Не прикасалась ладонью к холодной стене Колизея, не ходила по мощеным улицам Рима, не кормила многочисленных тамошних голубей, не обоняла запах утреннего кофе, доносящийся из баров, не любовалась собором святого Петра, не слышала перезвон колоколов, не бросала монетку в запредельно-сказочный Фонтан Треви.
И тем более не жила в итальянском дворике. Да и не могла жить, будь я даже самая настоящая итальянка! Потому что romano cortile по определению – не то место, где живут. Это – пространство, заключенное внутри богатого поместья и имеющее определенное архитектурное исполнение: симметричность, «низкорослый» ландшафт (квадратные клумбы, идеально ровные каменные дорожки), обязательно – беседку, увитую виноградом, скульптуры, скамейки, фонтан…
Ничего этого, конечно, жильцы того двора, где я прожила два десятка лет, отродясь не видели. Беседка, правда, была – ничем не увитая (сразу бы обнесли!), но – уютная. В ней собирались по вечерам – поговорить «за жизнь», а главное – «за снос»: когда же¸ наконец, развалят до конца эти и без того разваленные трущобы и дадут всем новые, светлые квартиры?! Когда же, Господи, это будет?!
Тот двор, в котором нас всех соединила судьба, больше походил на римское гетто, изображенное на гравюрах Франца. Тот же грязно-розовый цвет каменных стен, те же окна, обращенные внутрь, те же старушки в чем-то ветхом, домашнем, сидящие на низких скамеечках – каждая у своей двери. Так же болтается белье на протянутых через весь двор веревках, так же шныряют дети, путаясь в быстро сохнущих на сквозняке простынях, а по углам точно так же переругиваются соседки, похожие на бедных еврейских римлянок – юбка, фартук, кое-как повязанный на голове платок. И обязательно – руки в боки. Психологически сильная поза, как установлено сегодня (см.специальную литературу). Наряду с двумя другими – широко расставленными руками (упор ладонями в стол) и руками за головой (откинувшись на стуле, ноги на столе).
Но ни во времена Франца, ни во времена моей юности таких тонкостей не знали, даже не догадывались: ни о том, что уверенные позы повышают уровень тестостерона (гормона хорошего настроения), ни о том, что они же понижают уровень кортизола (гормона стресса). Вот так просто саморегулировались. Накопили кортизол – поскандалили – сняли проблему!

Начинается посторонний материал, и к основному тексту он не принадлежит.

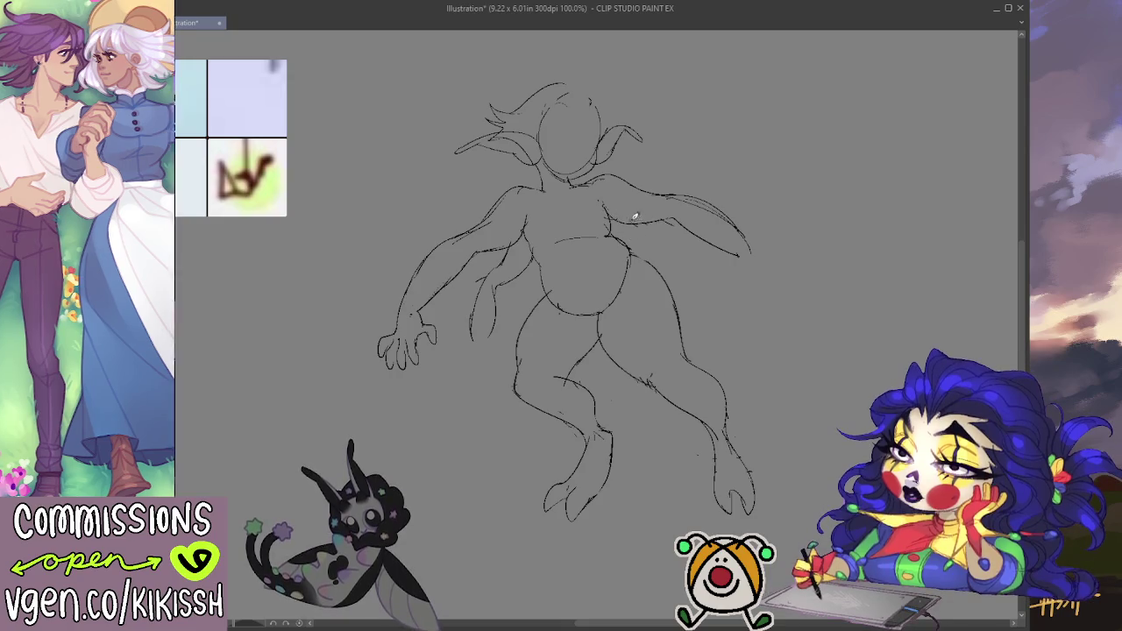
- Refine the right wing outline at the shoulder, panning the view as needed
left_click_drag(650, 228, 691, 249)
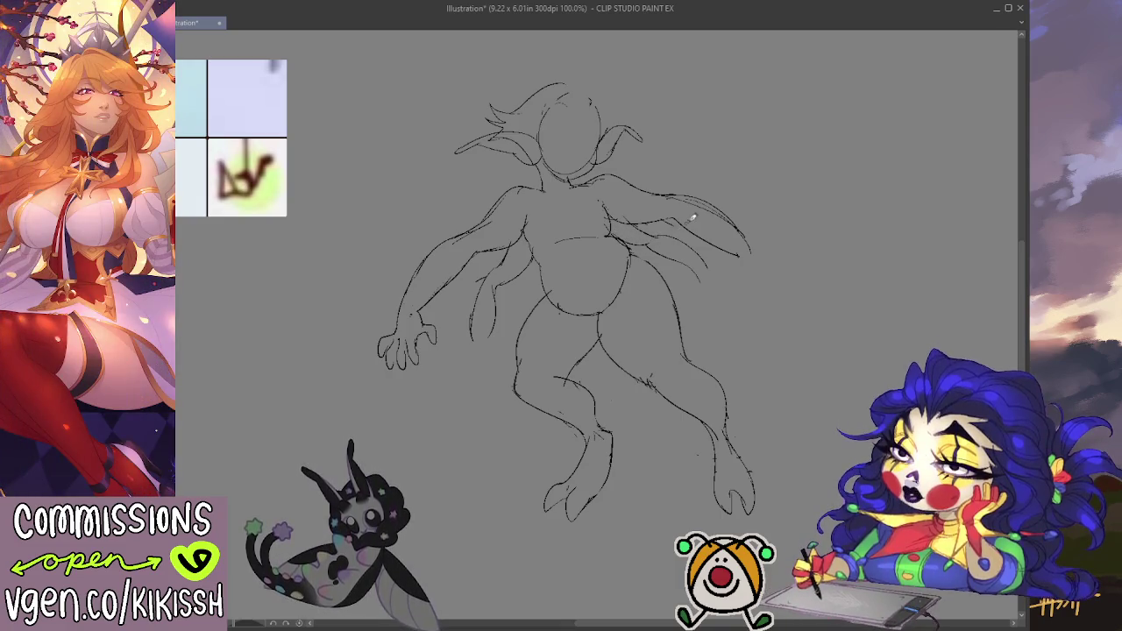
left_click_drag(701, 220, 678, 219)
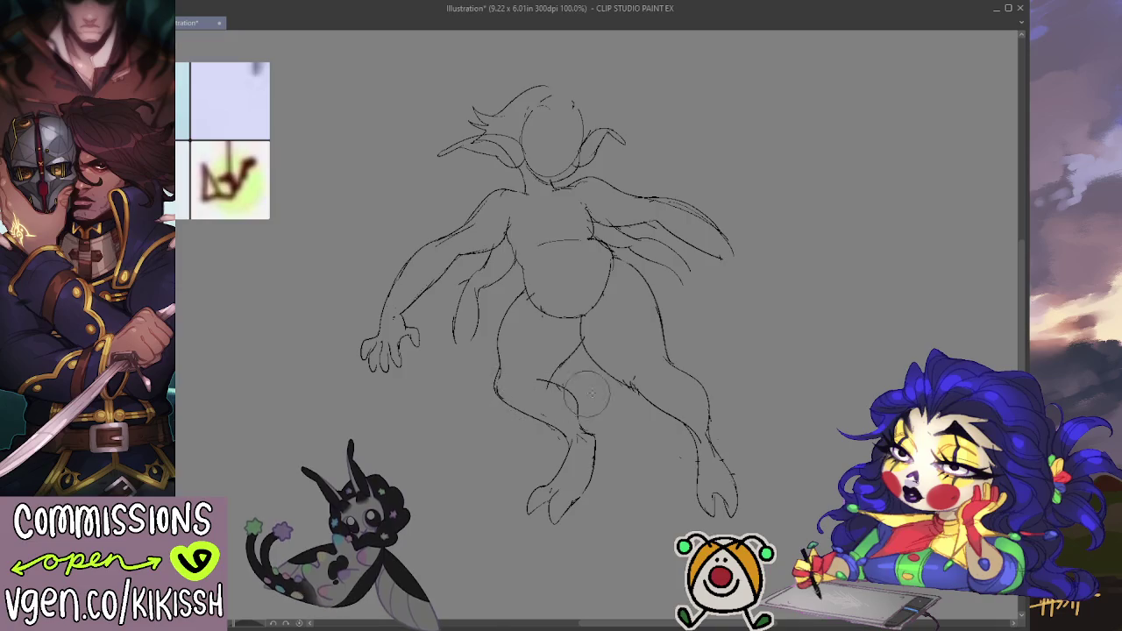
left_click_drag(761, 452, 766, 446)
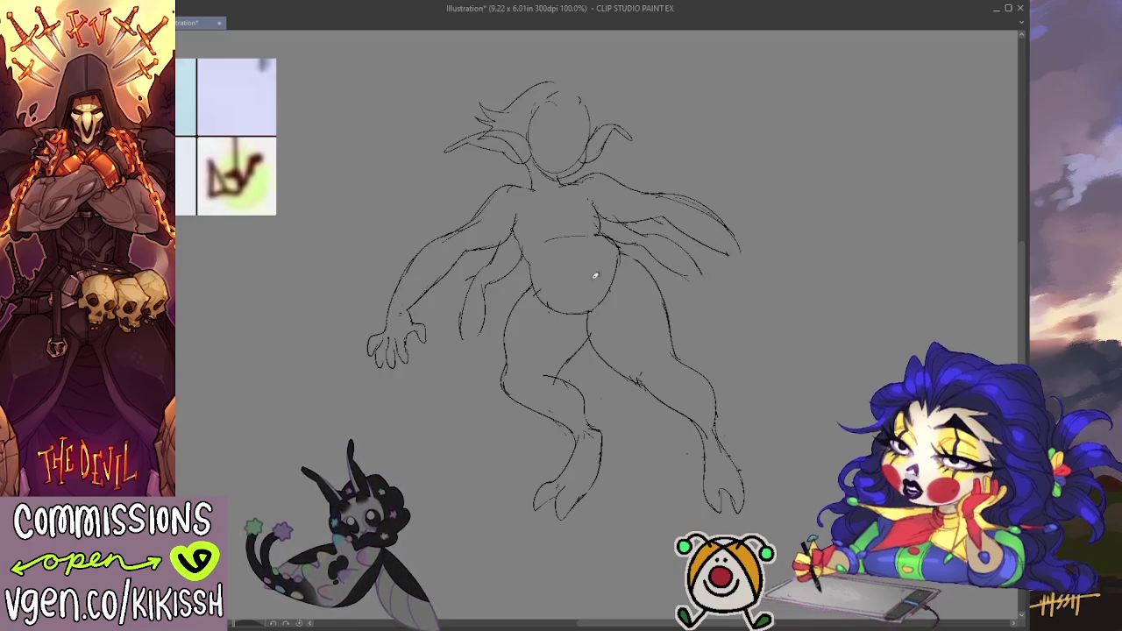
scroll(761, 263, "up", 1)
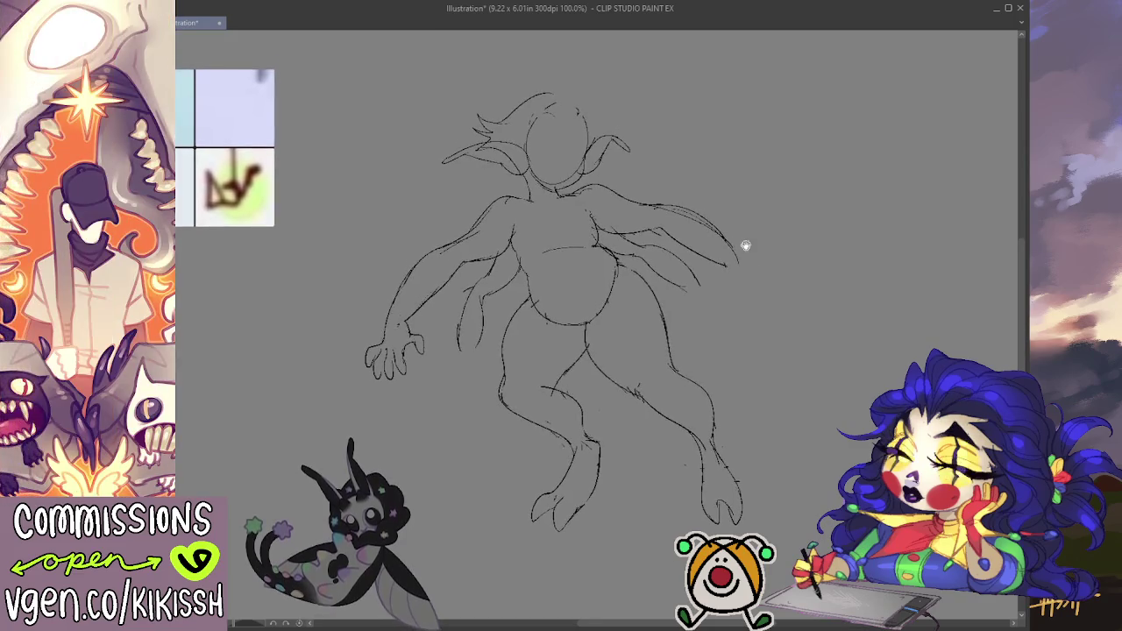
- Draw two horns rising from the head, redrawing the first horn's curve
left_click_drag(545, 124, 553, 41)
key("ctrl+z")
left_click_drag(561, 110, 556, 48)
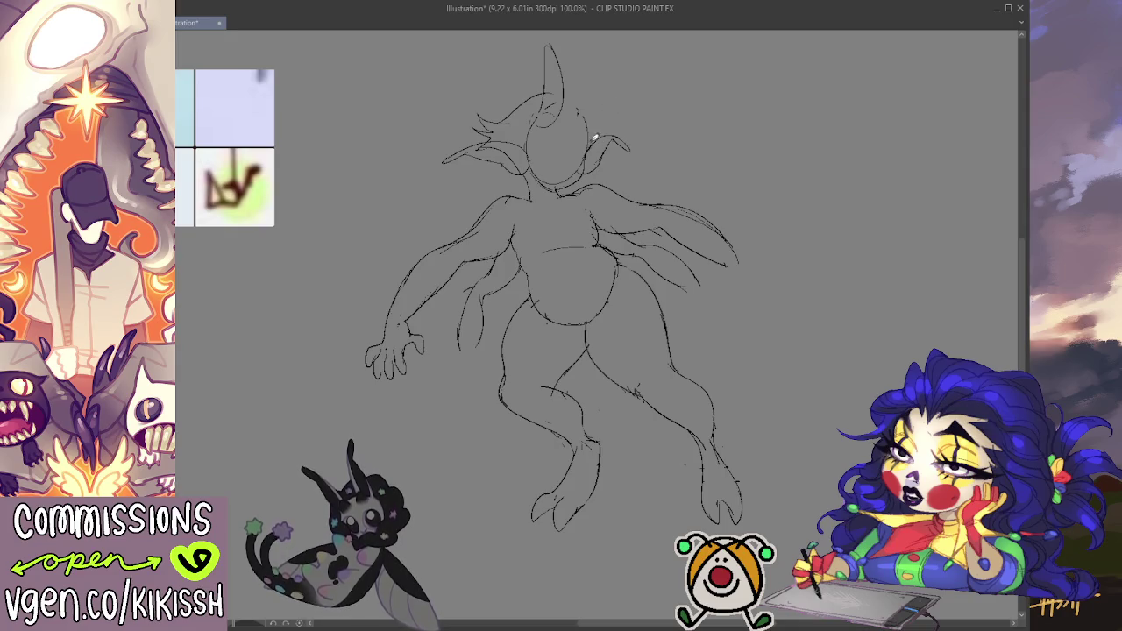
left_click_drag(589, 96, 603, 91)
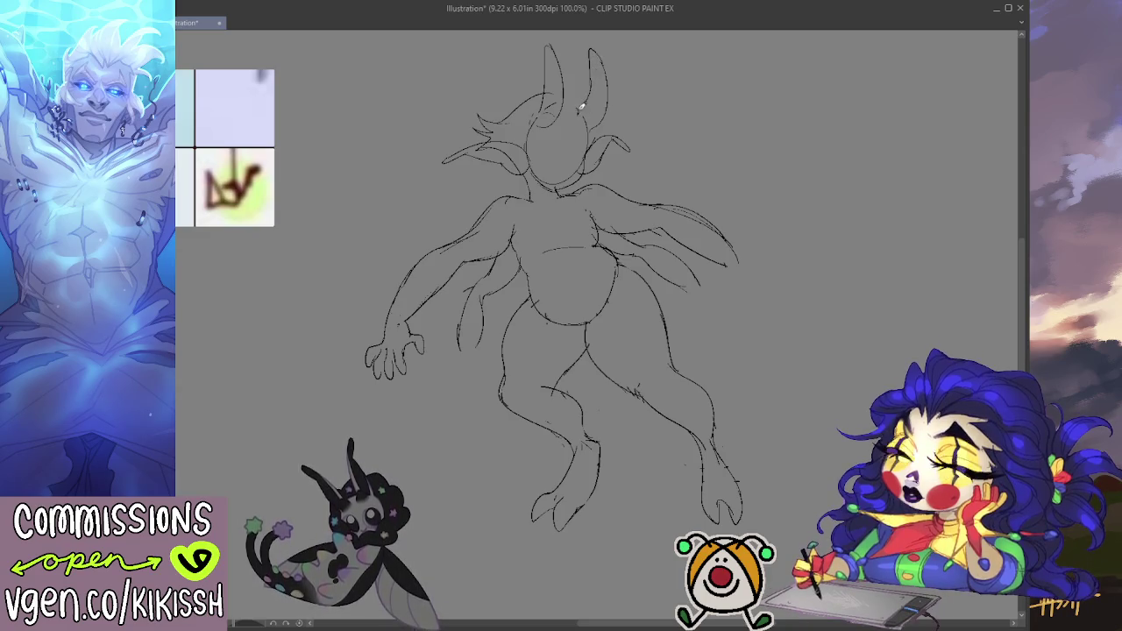
- Rework the rounded head outline between the horns and mirror the canvas view
left_click_drag(554, 92, 496, 117)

Однажды в наш двор забрели туристы – видимо, совершая пешую прогулку по старому городу, возымели потребность в «энном» месте. Один из них, средних лет мужчина в шортах, майке и сандалиях на босу ногу, увидев, как наша больная от рождения 70-летняя Маруся, воображающая себя девочкой-подростком, ссорится возле водонапорной колонки с бабой Федорой из 15-й квартиры (и всё это – в интерьере францевских гравюр), эмоционально воскликнул:
- Romano cortile!
Наверное, он имел ввиду "романо гетто". Но - что сказано, то сказано.
Все засмеялись, заговорили разом, защелкали затворами предусмотрительно взведенных «Nikon»ов, заоглядывались, засуетились, зацокали своими итальянскими языками.
Баба Федора, пережившая сталинскую эпоху, увидев такое внимание к себе тут же спряталась от греха подальше в свою 15-ю квартиру, а Маруся, простодушная, как ребенок, еще долго стояла с открытым ртом посреди опустевшего двора.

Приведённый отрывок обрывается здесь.